When Finley read that quote, he called Hunter from his insurance office at 310 South Michigan Avenue in Chicago, where he worked during most of the baseball season. "Tell me you didn't say that," said Finley, who had suffered two heart attacks in the past two years. "Tell me you didn't call me a cheap son of a bitch."
"Mr. Finley," replied Hunter, "you are a cheap son of a bitch."
Hunter heard what sounded like a telephone falling to a desk and then Finley calling for his secretary: "Roberta! Bring me my pill! I think I'm having the big one!"
"Cat could get away with that," says Bando. "Cat had a special relationship with Finley going back to the day he signed."
On the day in 1964 that the 18-year-old Jim Hunter became a Kansas City Athletic, Finley asked him if he had a nickname. Hunter told him that he did not. "Well, you've got to have one," said Finley. "What do you like to do?"
"I hunt and fish," replied Hunter.
"Mr. Finley kind of hesitated on the phone," recalls Hunter. "Then he said, 'You were six years old when you ran away from home. You went fishing. Your mom and dad looked for you all day. About three o'clock your mom and dad found you. You had caught two catfish and were bringing in a third, and from that day on you were Catfish. Now repeat the story to me.' " When Hunter did, Finley said, "Anybody ever asks you anything, that's how you tell it."

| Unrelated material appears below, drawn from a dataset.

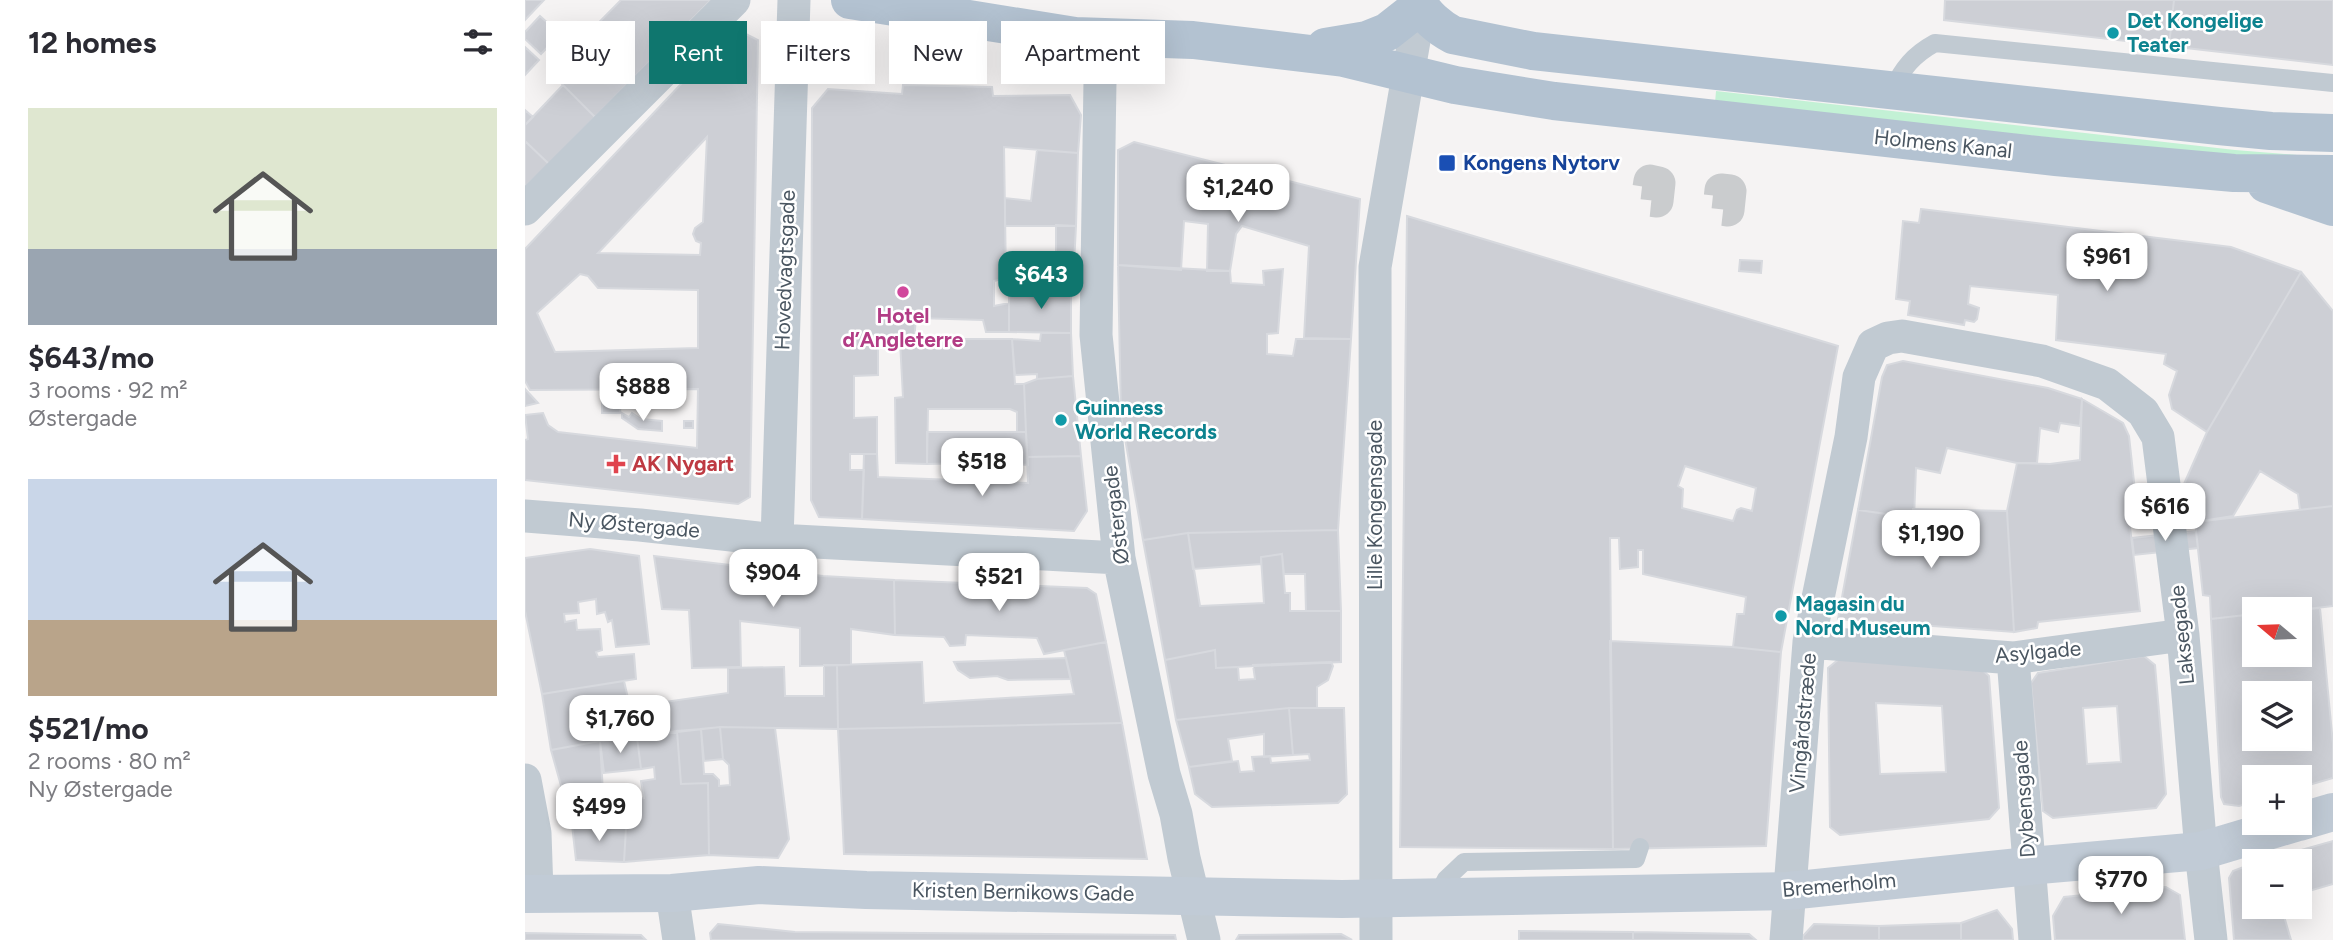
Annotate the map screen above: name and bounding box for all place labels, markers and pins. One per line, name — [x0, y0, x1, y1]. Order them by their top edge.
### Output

When Finley died in 1996, Hunter and Jackson were the only players at his funeral. Then-acting commissioner Bud Selig came, but no other team owners came. "That surprised me," says Hunter. "I know Mr. Finley was different, but he was still the owner. He had his own ways, but everybody's taken up his ways now. He was the one that brought night baseball to the World Series, the buyin' and sellin' of ballplayers, the different-colored uniforms that all the teams wear today, different-colored shoes, different-colored bats, everything. Only thing is, he never got his different-colored ball."